(Transcribed page contents)
════════════════

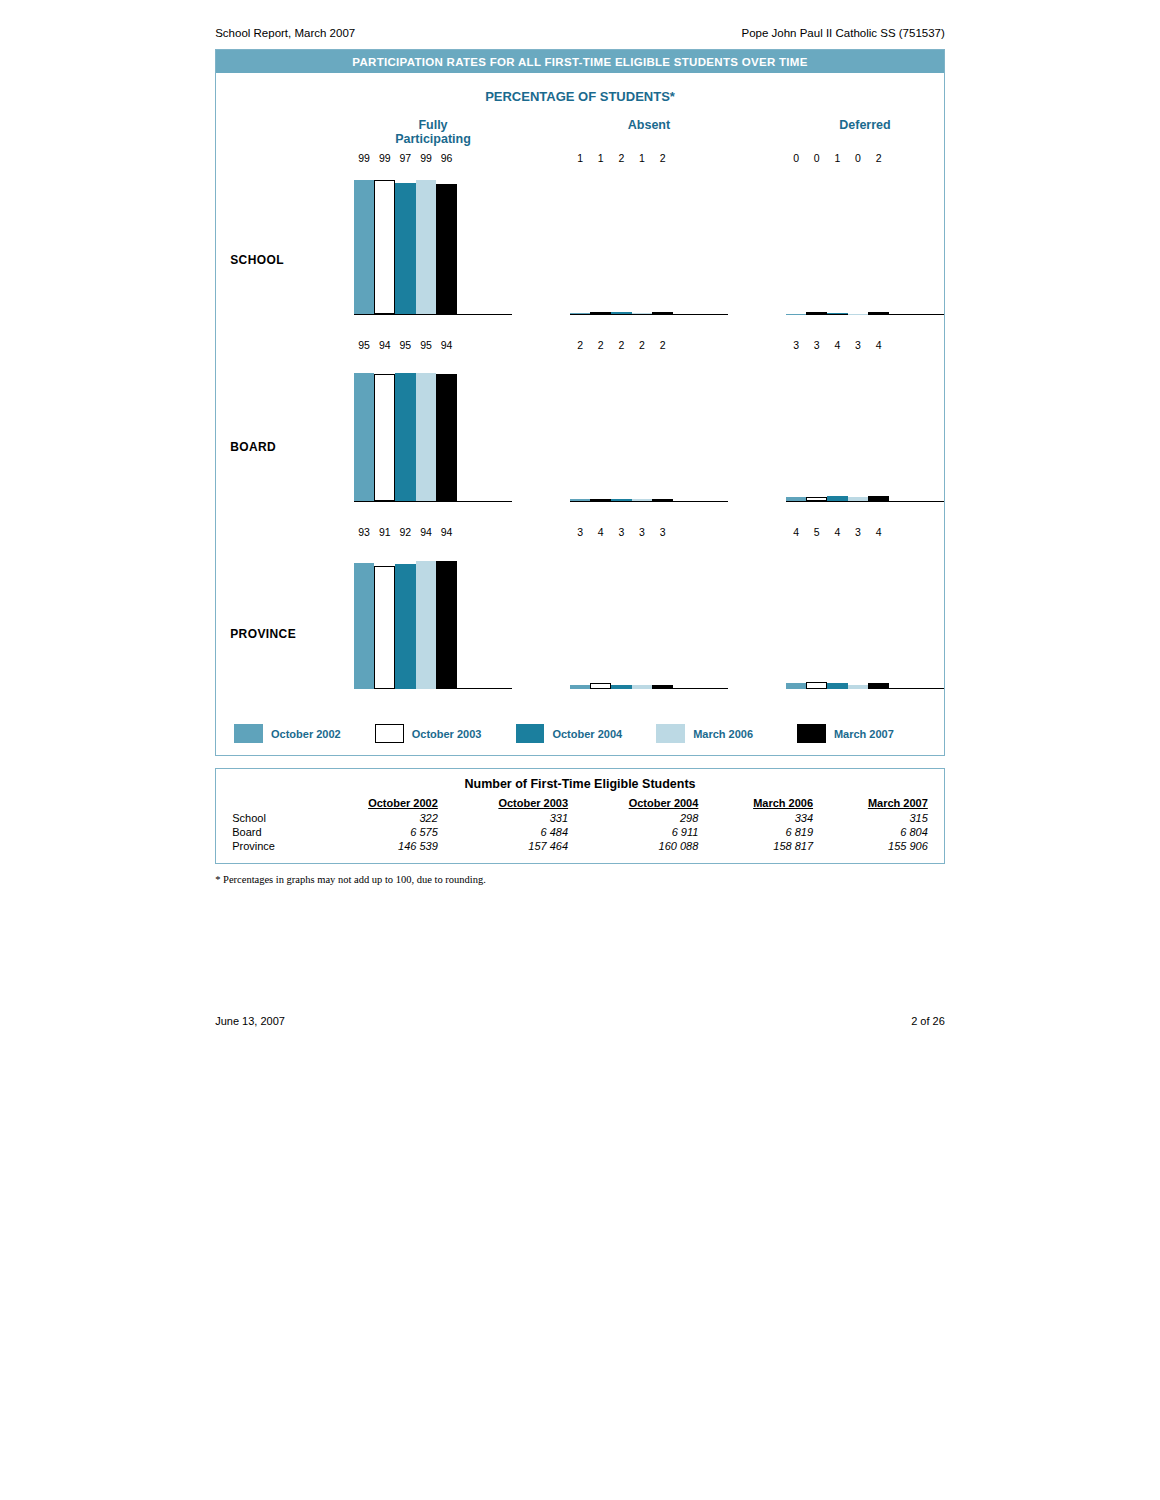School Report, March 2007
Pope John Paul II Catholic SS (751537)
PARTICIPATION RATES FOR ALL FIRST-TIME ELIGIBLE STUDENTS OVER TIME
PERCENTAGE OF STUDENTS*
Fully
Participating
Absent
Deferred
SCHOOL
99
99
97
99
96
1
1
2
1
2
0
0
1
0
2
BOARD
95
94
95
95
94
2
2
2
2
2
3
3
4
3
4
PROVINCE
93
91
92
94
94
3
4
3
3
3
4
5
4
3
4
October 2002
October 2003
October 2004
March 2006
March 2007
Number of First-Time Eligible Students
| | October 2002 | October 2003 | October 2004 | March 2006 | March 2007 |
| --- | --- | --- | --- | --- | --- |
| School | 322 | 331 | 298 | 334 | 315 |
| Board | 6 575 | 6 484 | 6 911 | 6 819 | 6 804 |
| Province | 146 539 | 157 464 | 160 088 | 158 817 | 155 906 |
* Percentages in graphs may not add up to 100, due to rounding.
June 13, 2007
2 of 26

════════════════

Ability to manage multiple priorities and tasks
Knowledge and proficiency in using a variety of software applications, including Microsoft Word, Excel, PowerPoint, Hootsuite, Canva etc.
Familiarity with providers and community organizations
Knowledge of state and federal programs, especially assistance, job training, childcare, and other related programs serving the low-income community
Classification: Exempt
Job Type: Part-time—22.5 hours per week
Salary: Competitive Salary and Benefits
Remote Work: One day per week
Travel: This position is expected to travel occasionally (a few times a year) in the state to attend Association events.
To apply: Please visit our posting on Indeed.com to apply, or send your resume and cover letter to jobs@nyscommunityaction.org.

════════════════

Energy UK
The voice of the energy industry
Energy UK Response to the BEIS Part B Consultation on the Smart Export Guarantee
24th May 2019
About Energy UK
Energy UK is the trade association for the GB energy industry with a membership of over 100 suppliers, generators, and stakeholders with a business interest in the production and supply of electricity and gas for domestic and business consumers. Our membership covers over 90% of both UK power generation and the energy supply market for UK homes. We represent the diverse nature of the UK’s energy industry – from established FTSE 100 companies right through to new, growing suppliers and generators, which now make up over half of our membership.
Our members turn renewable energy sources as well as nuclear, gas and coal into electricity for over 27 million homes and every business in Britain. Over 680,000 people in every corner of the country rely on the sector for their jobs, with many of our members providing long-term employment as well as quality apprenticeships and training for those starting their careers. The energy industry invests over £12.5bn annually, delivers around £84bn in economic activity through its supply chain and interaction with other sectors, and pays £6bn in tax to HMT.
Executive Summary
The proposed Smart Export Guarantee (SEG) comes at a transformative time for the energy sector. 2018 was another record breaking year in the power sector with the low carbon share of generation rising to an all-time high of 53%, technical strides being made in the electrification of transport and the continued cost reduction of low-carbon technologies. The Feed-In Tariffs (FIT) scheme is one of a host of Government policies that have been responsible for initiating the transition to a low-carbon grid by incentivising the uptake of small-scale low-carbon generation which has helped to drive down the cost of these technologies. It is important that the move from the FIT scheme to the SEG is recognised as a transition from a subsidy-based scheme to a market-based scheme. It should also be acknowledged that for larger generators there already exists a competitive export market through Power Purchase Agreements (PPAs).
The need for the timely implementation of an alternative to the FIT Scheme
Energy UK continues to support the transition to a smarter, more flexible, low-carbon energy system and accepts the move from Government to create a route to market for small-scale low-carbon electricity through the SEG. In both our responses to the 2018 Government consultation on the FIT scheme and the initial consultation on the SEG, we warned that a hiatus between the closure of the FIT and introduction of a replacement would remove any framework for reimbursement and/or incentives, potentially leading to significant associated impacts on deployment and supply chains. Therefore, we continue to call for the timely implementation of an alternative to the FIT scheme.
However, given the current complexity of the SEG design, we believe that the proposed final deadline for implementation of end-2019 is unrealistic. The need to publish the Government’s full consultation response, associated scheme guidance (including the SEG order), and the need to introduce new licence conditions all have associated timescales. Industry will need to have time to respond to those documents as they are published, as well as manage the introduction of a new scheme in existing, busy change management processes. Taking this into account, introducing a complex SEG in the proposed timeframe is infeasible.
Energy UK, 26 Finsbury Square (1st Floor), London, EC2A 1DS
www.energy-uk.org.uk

════════════════

» **Work required**
Search the data above for the string "state". Report every line where it is found.

» **Exercise result**
Knowledge of state and federal programs, especially assistance, job training, childcare, and other related programs serving the low-income community
Travel: This position is expected to travel occasionally (a few times a year) in the state to attend Association events.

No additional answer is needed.